It was so hush-hush that even his wife was kept in the dark. “She knew I was acting awfully strange. I don’t know if she thought I was carrying on an affair or what.” So recalled Joseph “Joe” Whittle, U.S Attorney for the Western District of Kentucky, of his immersion in an ultra-secret investigation of bribery and corruption in the Kentucky General Assembly.
Confirmed as U.S. Attorney under President Ronald Reagan in 1986, the Grayson County native had worked to enlarge and modernize his office, prosecute civil rights and environmental cases, and collect debts owed the government through the forfeiture of assets derived from crime. But this corruption case, opened in 1990, promised to be his most consequential. The FBI had learned that some Kentucky legislators, particularly members of the Business, Organization, and Professions Committees (BOP), were willing to sell their votes in connection with the regulation of horse racing (the “trot”).
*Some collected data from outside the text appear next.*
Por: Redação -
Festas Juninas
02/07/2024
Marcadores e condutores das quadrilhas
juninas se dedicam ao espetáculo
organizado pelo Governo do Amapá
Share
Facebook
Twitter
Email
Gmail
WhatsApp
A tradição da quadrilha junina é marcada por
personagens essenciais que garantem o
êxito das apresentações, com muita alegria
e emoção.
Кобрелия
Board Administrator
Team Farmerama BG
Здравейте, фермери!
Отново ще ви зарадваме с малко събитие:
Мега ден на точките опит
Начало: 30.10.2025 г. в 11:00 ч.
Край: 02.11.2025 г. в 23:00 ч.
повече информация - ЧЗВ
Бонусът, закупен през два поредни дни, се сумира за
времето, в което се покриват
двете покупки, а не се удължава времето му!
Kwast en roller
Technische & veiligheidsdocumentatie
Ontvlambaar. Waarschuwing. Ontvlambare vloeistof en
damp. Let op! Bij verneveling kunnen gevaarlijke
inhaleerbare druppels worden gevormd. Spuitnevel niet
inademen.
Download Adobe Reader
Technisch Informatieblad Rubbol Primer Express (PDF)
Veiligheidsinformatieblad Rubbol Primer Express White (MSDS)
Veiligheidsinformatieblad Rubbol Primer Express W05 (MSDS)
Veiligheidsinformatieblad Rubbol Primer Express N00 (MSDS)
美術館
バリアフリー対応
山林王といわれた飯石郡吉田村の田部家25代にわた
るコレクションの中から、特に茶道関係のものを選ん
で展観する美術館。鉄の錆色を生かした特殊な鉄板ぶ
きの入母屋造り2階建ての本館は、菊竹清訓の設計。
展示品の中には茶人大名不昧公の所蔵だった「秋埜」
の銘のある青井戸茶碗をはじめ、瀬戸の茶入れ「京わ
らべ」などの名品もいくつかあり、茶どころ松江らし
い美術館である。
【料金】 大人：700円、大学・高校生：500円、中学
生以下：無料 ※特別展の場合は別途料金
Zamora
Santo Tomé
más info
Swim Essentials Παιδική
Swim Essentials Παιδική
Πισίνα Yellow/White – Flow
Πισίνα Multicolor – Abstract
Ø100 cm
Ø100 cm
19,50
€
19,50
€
To collar the wrongdoers, the feds launched Operation BOPTROT.
The undercover sting – which featured secret tape recordings, drops of cash marked with invisible ink, and the flipping of a suspect by showing him FBI file cabinets supposedly filled with incriminating evidence – was highly productive. From 1992-1995, some 17 legislators, including the House Speaker and Senate Minority Leader, were charged and convicted of bribery, conspiracy, extortion, racketeering, and lying to the FBI.
About halfway through the investigation, however, President George H.W. Bush (who had reappointed Whittle as U.S. Attorney), lost his reelection bid to Bill Clinton. Although it was Clinton’s prerogative to replace U.S. Attorneys as his own nominees were confirmed, his new Attorney General, Janet Reno, surprised all 93 incumbents by demanding their immediate resignations. Despite warnings that some critical investigations, including BOPTROT, might be disrupted, all stepped down, including Whittle, who left office in July 1993. Many of his fellow U.S. Attorneys exchanged farewell letters with Whittle, advising of future plans and testifying to the pride they had taken in their work representing the United States.
Joe Whittle has recently donated to WKU’s Special Collections Library a collection of his correspondence, clippings and personal items covering his early legal career and his tenure as U.S. Attorney for the Western District of Kentucky. Included are speeches recalling his work on Operation BOPTROT, the history of the U.S. Attorney’s office, and summaries of his achievements. A couple of unusual items also appear. In 1985, a 38-year-old Illinois rabbi and diamond dealer disappeared while in Louisville on business. An investigation pointed to his murder, but his body remained missing for years. In the meantime, Whittle helped provide enough evidence to satisfy Jewish religious authorities that his widow was eligible to remarry. Another item is a list of predictions for 2050 prepared by Whittle in 1985 and placed in a time capsule at the Leitchfield Deposit Bank in Grayson County. Some of them proved remarkably tuned in to the future. He imagined that “80% of homes had personal computers which were used for communications, electronic mail, electronic banking and to control electrical and electronic devices”; that “most telephones were wireless and were carried on the person so that he or she could be reached by telephone wherever they might be”; and that “many people traveled within a fifty mile radius by way of electric powered automobiles and that it had become necessary by the year 2050 to restrict the use of internal combustion engines because of environmental considerations.”